(Edit difference data)

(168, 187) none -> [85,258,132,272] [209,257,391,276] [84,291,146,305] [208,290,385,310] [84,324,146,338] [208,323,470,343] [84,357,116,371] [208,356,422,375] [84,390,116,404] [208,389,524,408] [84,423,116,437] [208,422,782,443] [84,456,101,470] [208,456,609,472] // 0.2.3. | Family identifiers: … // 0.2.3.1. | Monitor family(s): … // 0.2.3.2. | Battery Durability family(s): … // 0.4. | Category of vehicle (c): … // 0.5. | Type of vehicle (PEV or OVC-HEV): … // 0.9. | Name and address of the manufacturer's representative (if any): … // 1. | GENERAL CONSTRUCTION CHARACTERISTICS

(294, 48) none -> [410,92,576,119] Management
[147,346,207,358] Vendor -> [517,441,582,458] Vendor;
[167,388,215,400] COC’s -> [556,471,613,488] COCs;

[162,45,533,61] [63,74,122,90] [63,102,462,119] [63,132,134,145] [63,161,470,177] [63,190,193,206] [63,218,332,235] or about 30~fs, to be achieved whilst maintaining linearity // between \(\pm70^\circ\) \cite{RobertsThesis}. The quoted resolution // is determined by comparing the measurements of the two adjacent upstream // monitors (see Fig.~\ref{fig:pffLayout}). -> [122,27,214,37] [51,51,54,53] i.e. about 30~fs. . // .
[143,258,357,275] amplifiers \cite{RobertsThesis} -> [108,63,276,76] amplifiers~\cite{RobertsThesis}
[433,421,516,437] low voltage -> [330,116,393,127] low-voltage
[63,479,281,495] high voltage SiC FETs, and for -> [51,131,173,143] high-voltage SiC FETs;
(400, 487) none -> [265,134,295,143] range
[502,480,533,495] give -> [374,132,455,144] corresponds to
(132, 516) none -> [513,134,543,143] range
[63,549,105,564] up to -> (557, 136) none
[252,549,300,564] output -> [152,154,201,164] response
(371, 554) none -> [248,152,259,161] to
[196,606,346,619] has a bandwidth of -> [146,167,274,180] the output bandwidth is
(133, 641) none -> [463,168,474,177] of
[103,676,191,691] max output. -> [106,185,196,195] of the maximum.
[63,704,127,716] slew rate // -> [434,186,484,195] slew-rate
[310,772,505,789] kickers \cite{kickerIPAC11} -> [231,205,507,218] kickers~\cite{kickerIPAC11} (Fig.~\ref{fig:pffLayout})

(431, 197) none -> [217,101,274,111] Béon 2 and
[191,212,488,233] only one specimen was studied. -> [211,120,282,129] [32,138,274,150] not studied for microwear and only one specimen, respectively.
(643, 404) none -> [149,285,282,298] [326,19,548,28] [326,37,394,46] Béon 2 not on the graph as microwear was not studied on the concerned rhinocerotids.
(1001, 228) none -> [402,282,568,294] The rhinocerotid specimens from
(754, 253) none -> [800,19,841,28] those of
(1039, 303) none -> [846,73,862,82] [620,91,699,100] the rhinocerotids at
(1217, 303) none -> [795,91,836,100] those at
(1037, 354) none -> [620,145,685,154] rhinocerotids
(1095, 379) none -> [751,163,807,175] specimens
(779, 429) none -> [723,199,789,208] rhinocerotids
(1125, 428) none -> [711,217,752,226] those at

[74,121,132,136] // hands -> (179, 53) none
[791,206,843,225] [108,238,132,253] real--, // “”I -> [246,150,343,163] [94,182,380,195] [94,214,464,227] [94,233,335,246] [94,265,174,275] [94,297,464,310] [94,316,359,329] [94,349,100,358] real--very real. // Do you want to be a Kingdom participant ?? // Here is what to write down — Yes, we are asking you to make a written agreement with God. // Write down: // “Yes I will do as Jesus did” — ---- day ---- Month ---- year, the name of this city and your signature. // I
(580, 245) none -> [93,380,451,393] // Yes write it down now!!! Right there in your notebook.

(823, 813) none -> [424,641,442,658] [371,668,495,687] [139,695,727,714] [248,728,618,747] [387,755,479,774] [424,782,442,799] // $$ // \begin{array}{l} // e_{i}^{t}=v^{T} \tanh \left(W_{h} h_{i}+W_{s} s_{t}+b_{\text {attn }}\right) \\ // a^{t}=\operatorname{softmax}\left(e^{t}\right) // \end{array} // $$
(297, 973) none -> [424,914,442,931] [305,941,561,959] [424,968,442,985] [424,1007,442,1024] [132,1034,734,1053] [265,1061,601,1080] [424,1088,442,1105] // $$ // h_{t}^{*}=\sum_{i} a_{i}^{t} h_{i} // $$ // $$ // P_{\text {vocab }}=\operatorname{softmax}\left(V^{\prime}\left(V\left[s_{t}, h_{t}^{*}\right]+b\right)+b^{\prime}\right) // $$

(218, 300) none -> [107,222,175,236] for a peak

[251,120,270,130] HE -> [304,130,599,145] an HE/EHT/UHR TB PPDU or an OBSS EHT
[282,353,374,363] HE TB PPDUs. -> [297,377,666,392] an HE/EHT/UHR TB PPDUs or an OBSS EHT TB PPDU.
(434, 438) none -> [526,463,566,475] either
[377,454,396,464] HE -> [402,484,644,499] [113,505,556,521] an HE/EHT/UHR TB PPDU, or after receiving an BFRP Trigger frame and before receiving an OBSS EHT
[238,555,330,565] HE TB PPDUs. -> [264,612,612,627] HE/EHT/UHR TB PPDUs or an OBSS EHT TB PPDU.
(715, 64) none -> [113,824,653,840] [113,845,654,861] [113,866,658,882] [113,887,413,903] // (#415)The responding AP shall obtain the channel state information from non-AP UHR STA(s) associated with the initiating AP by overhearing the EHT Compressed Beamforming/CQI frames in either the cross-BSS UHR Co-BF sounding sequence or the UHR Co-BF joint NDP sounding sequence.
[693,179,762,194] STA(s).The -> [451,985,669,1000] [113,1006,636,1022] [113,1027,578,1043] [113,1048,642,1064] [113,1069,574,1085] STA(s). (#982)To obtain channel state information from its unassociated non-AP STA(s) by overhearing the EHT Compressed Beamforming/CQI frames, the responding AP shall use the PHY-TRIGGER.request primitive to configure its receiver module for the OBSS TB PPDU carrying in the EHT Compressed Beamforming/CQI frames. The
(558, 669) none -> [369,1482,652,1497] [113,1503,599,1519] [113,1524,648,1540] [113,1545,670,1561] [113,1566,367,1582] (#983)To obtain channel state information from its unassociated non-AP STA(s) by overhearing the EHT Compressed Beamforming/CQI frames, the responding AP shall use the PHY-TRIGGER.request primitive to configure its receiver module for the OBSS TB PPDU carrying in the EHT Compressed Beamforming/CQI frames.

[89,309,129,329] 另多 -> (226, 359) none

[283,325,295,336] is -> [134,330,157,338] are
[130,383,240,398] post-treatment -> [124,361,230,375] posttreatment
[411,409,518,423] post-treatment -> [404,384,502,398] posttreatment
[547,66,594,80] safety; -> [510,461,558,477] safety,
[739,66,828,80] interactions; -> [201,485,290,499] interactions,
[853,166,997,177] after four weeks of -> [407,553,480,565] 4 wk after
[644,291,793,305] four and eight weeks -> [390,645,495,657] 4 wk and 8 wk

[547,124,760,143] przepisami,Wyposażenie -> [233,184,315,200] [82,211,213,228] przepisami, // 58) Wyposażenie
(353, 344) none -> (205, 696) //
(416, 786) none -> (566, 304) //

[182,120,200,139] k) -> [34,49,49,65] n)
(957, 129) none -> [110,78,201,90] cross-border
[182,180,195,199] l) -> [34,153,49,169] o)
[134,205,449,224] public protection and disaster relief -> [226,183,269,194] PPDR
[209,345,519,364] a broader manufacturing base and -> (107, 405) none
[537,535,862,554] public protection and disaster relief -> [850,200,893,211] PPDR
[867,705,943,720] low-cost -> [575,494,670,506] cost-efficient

- Work instruction:
Without omitting any record, transcribe the data exactly.

- Reply:
(168, 187) none -> [85,258,132,272] [209,257,391,276] [84,291,146,305] [208,290,385,310] [84,324,146,338] [208,323,470,343] [84,357,116,371] [208,356,422,375] [84,390,116,404] [208,389,524,408] [84,423,116,437] [208,422,782,443] [84,456,101,470] [208,456,609,472] // 0.2.3. | Family identifiers: … // 0.2.3.1. | Monitor family(s): … // 0.2.3.2. | Battery Durability family(s): … // 0.4. | Category of vehicle (c): … // 0.5. | Type of vehicle (PEV or OVC-HEV): … // 0.9. | Name and address of the manufacturer's representative (if any): … // 1. | GENERAL CONSTRUCTION CHARACTERISTICS

(294, 48) none -> [410,92,576,119] Management
[147,346,207,358] Vendor -> [517,441,582,458] Vendor;
[167,388,215,400] COC’s -> [556,471,613,488] COCs;

[162,45,533,61] [63,74,122,90] [63,102,462,119] [63,132,134,145] [63,161,470,177] [63,190,193,206] [63,218,332,235] or about 30~fs, to be achieved whilst maintaining linearity // between \(\pm70^\circ\) \cite{RobertsThesis}. The quoted resolution // is determined by comparing the measurements of the two adjacent upstream // monitors (see Fig.~\ref{fig:pffLayout}). -> [122,27,214,37] [51,51,54,53] i.e. about 30~fs. . // .
[143,258,357,275] amplifiers \cite{RobertsThesis} -> [108,63,276,76] amplifiers~\cite{RobertsThesis}
[433,421,516,437] low voltage -> [330,116,393,127] low-voltage
[63,479,281,495] high voltage SiC FETs, and for -> [51,131,173,143] high-voltage SiC FETs;
(400, 487) none -> [265,134,295,143] range
[502,480,533,495] give -> [374,132,455,144] corresponds to
(132, 516) none -> [513,134,543,143] range
[63,549,105,564] up to -> (557, 136) none
[252,549,300,564] output -> [152,154,201,164] response
(371, 554) none -> [248,152,259,161] to
[196,606,346,619] has a bandwidth of -> [146,167,274,180] the output bandwidth is
(133, 641) none -> [463,168,474,177] of
[103,676,191,691] max output. -> [106,185,196,195] of the maximum.
[63,704,127,716] slew rate // -> [434,186,484,195] slew-rate
[310,772,505,789] kickers \cite{kickerIPAC11} -> [231,205,507,218] kickers~\cite{kickerIPAC11} (Fig.~\ref{fig:pffLayout})

(431, 197) none -> [217,101,274,111] Béon 2 and
[191,212,488,233] only one specimen was studied. -> [211,120,282,129] [32,138,274,150] not studied for microwear and only one specimen, respectively.
(643, 404) none -> [149,285,282,298] [326,19,548,28] [326,37,394,46] Béon 2 not on the graph as microwear was not studied on the concerned rhinocerotids.
(1001, 228) none -> [402,282,568,294] The rhinocerotid specimens from
(754, 253) none -> [800,19,841,28] those of
(1039, 303) none -> [846,73,862,82] [620,91,699,100] the rhinocerotids at
(1217, 303) none -> [795,91,836,100] those at
(1037, 354) none -> [620,145,685,154] rhinocerotids
(1095, 379) none -> [751,163,807,175] specimens
(779, 429) none -> [723,199,789,208] rhinocerotids
(1125, 428) none -> [711,217,752,226] those at

[74,121,132,136] // hands -> (179, 53) none
[791,206,843,225] [108,238,132,253] real--, // “”I -> [246,150,343,163] [94,182,380,195] [94,214,464,227] [94,233,335,246] [94,265,174,275] [94,297,464,310] [94,316,359,329] [94,349,100,358] real--very real. // Do you want to be a Kingdom participant ?? // Here is what to write down — Yes, we are asking you to make a written agreement with God. // Write down: // “Yes I will do as Jesus did” — ---- day ---- Month ---- year, the name of this city and your signature. // I
(580, 245) none -> [93,380,451,393] // Yes write it down now!!! Right there in your notebook.

(823, 813) none -> [424,641,442,658] [371,668,495,687] [139,695,727,714] [248,728,618,747] [387,755,479,774] [424,782,442,799] // $$ // \begin{array}{l} // e_{i}^{t}=v^{T} \tanh \left(W_{h} h_{i}+W_{s} s_{t}+b_{\text {attn }}\right) \\ // a^{t}=\operatorname{softmax}\left(e^{t}\right) // \end{array} // $$
(297, 973) none -> [424,914,442,931] [305,941,561,959] [424,968,442,985] [424,1007,442,1024] [132,1034,734,1053] [265,1061,601,1080] [424,1088,442,1105] // $$ // h_{t}^{*}=\sum_{i} a_{i}^{t} h_{i} // $$ // $$ // P_{\text {vocab }}=\operatorname{softmax}\left(V^{\prime}\left(V\left[s_{t}, h_{t}^{*}\right]+b\right)+b^{\prime}\right) // $$

(218, 300) none -> [107,222,175,236] for a peak

[251,120,270,130] HE -> [304,130,599,145] an HE/EHT/UHR TB PPDU or an OBSS EHT
[282,353,374,363] HE TB PPDUs. -> [297,377,666,392] an HE/EHT/UHR TB PPDUs or an OBSS EHT TB PPDU.
(434, 438) none -> [526,463,566,475] either
[377,454,396,464] HE -> [402,484,644,499] [113,505,556,521] an HE/EHT/UHR TB PPDU, or after receiving an BFRP Trigger frame and before receiving an OBSS EHT
[238,555,330,565] HE TB PPDUs. -> [264,612,612,627] HE/EHT/UHR TB PPDUs or an OBSS EHT TB PPDU.
(715, 64) none -> [113,824,653,840] [113,845,654,861] [113,866,658,882] [113,887,413,903] // (#415)The responding AP shall obtain the channel state information from non-AP UHR STA(s) associated with the initiating AP by overhearing the EHT Compressed Beamforming/CQI frames in either the cross-BSS UHR Co-BF sounding sequence or the UHR Co-BF joint NDP sounding sequence.
[693,179,762,194] STA(s).The -> [451,985,669,1000] [113,1006,636,1022] [113,1027,578,1043] [113,1048,642,1064] [113,1069,574,1085] STA(s). (#982)To obtain channel state information from its unassociated non-AP STA(s) by overhearing the EHT Compressed Beamforming/CQI frames, the responding AP shall use the PHY-TRIGGER.request primitive to configure its receiver module for the OBSS TB PPDU carrying in the EHT Compressed Beamforming/CQI frames. The
(558, 669) none -> [369,1482,652,1497] [113,1503,599,1519] [113,1524,648,1540] [113,1545,670,1561] [113,1566,367,1582] (#983)To obtain channel state information from its unassociated non-AP STA(s) by overhearing the EHT Compressed Beamforming/CQI frames, the responding AP shall use the PHY-TRIGGER.request primitive to configure its receiver module for the OBSS TB PPDU carrying in the EHT Compressed Beamforming/CQI frames.

[89,309,129,329] 另多 -> (226, 359) none

[283,325,295,336] is -> [134,330,157,338] are
[130,383,240,398] post-treatment -> [124,361,230,375] posttreatment
[411,409,518,423] post-treatment -> [404,384,502,398] posttreatment
[547,66,594,80] safety; -> [510,461,558,477] safety,
[739,66,828,80] interactions; -> [201,485,290,499] interactions,
[853,166,997,177] after four weeks of -> [407,553,480,565] 4 wk after
[644,291,793,305] four and eight weeks -> [390,645,495,657] 4 wk and 8 wk

[547,124,760,143] przepisami,Wyposażenie -> [233,184,315,200] [82,211,213,228] przepisami, // 58) Wyposażenie
(353, 344) none -> (205, 696) //
(416, 786) none -> (566, 304) //

[182,120,200,139] k) -> [34,49,49,65] n)
(957, 129) none -> [110,78,201,90] cross-border
[182,180,195,199] l) -> [34,153,49,169] o)
[134,205,449,224] public protection and disaster relief -> [226,183,269,194] PPDR
[209,345,519,364] a broader manufacturing base and -> (107, 405) none
[537,535,862,554] public protection and disaster relief -> [850,200,893,211] PPDR
[867,705,943,720] low-cost -> [575,494,670,506] cost-efficient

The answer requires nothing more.